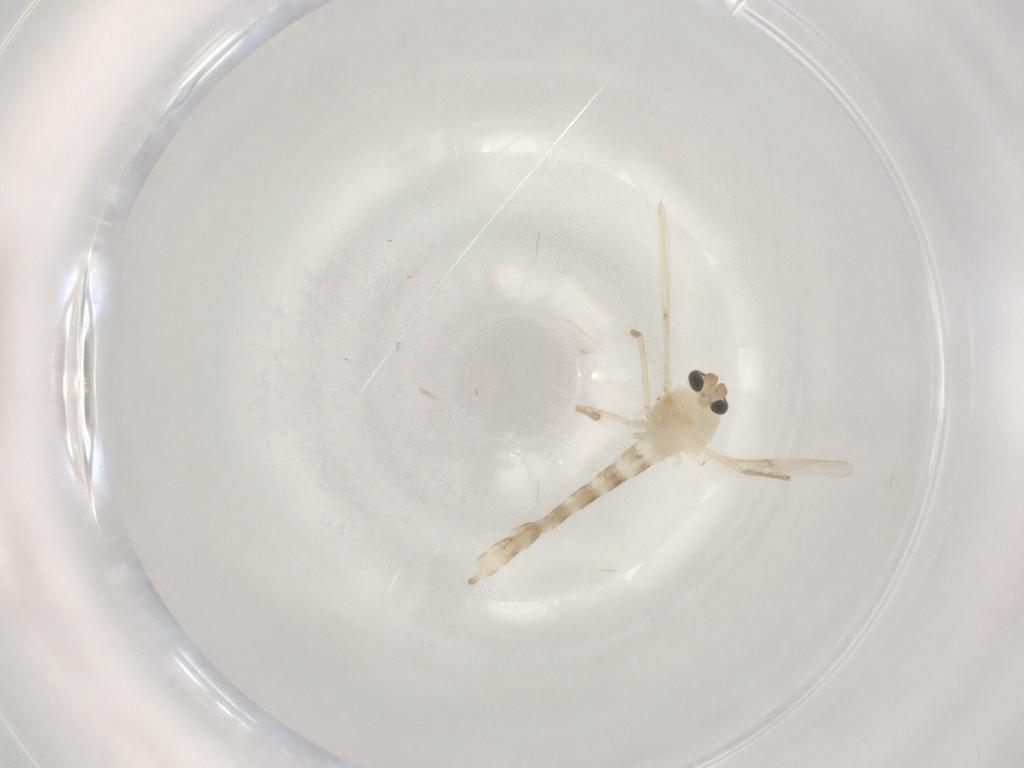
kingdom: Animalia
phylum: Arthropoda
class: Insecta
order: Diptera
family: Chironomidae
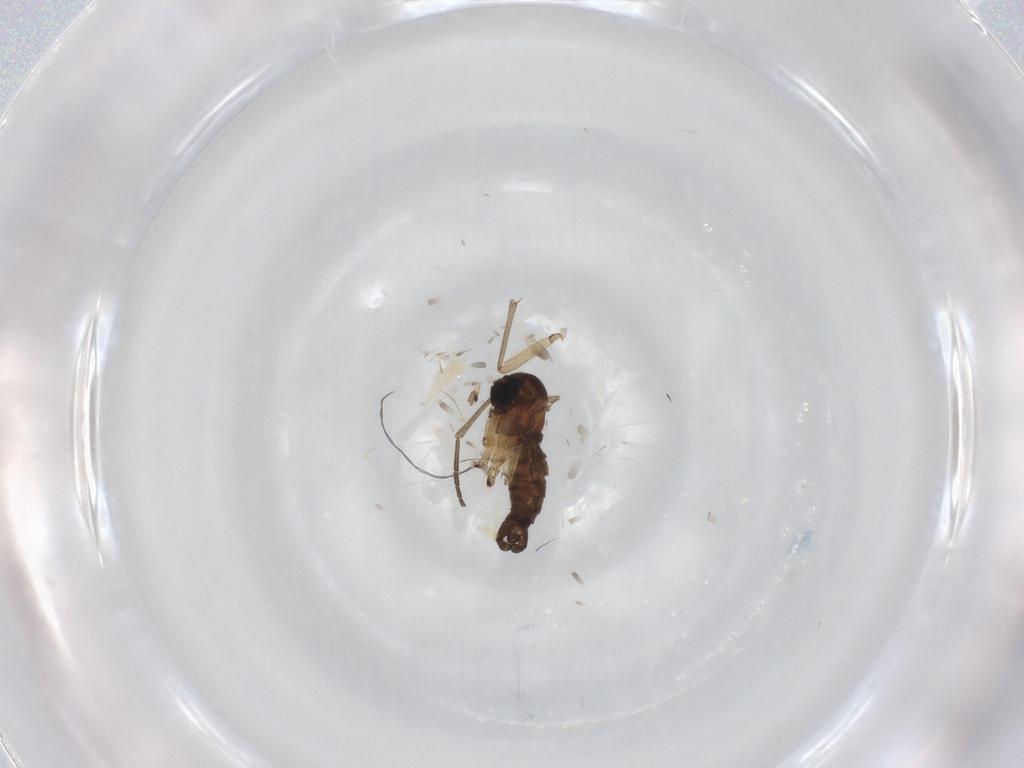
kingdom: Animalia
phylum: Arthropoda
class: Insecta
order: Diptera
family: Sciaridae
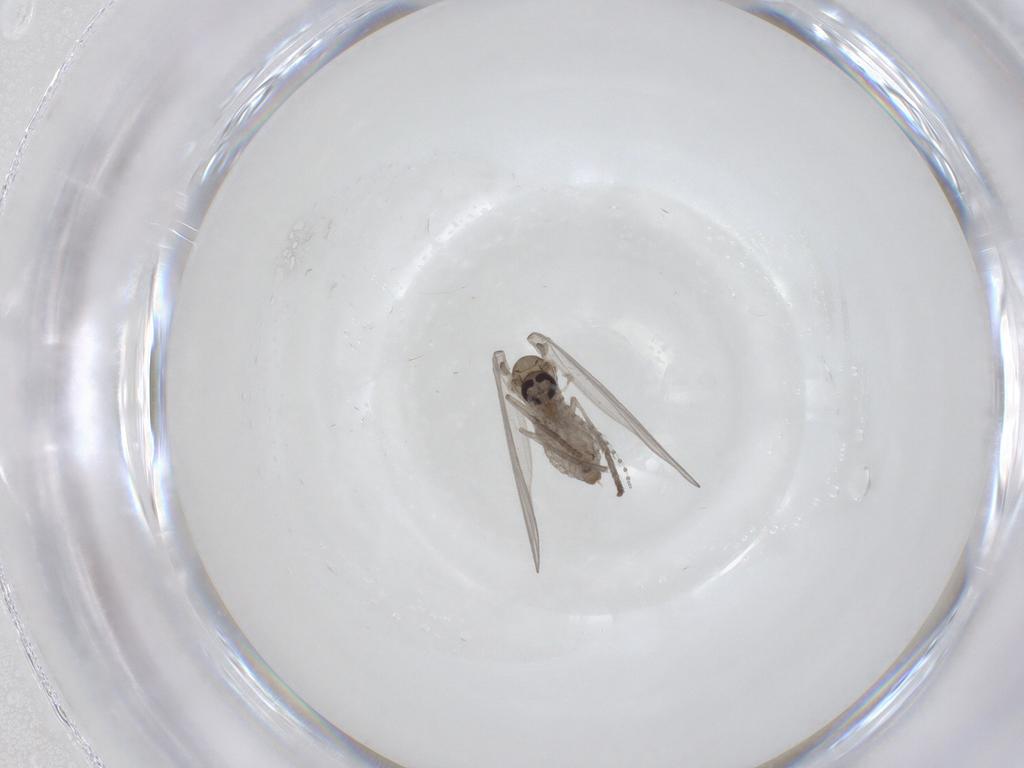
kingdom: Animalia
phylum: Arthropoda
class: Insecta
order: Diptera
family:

--------

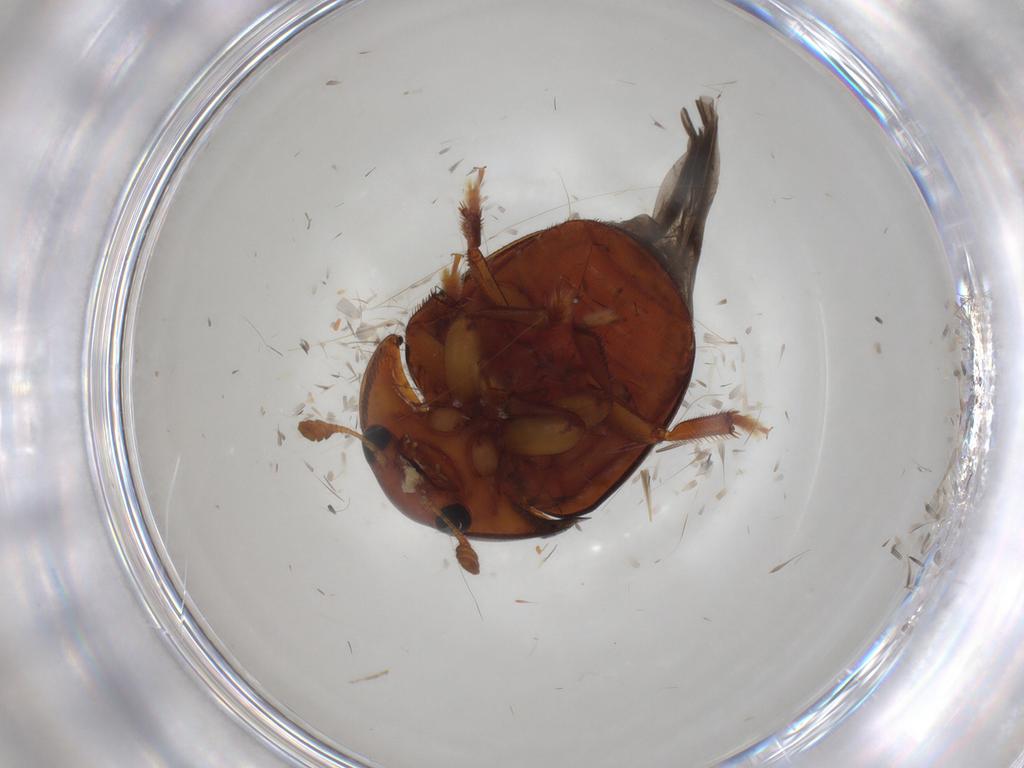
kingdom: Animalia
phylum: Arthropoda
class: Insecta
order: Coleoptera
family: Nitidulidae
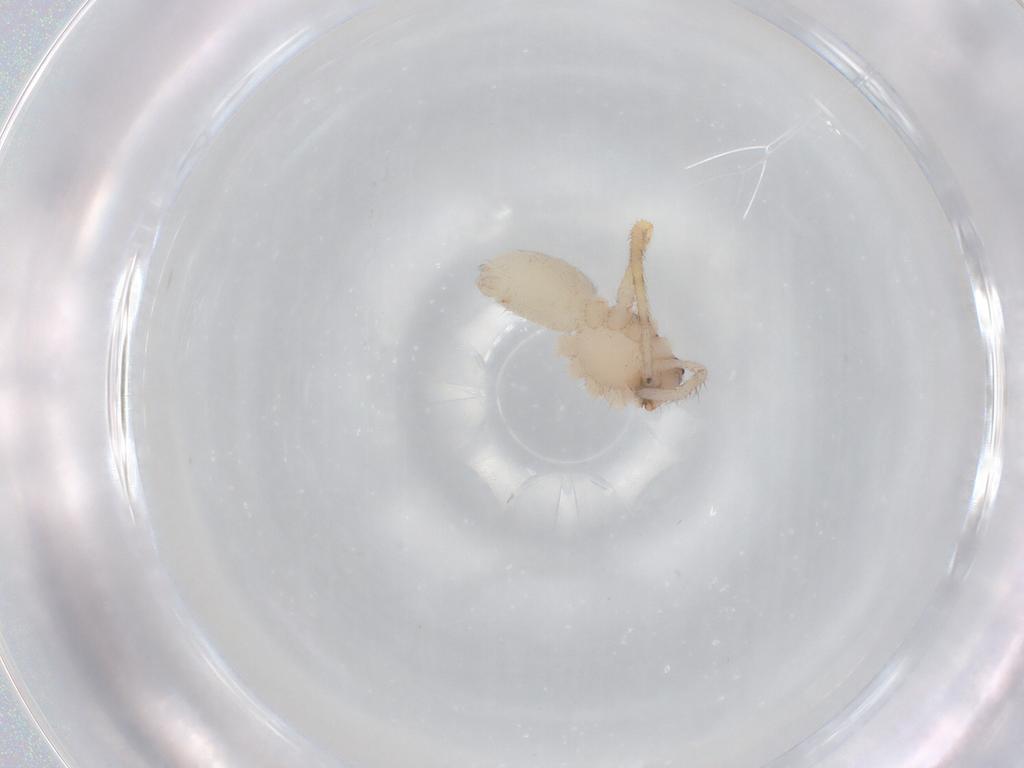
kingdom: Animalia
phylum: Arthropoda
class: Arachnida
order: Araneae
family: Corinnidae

--------

Directions: Collect every line of the data above that contains the word "family", and copy each one out as it stands.

Finished task:
family: Chironomidae
family: Sciaridae
family:
family: Nitidulidae
family: Corinnidae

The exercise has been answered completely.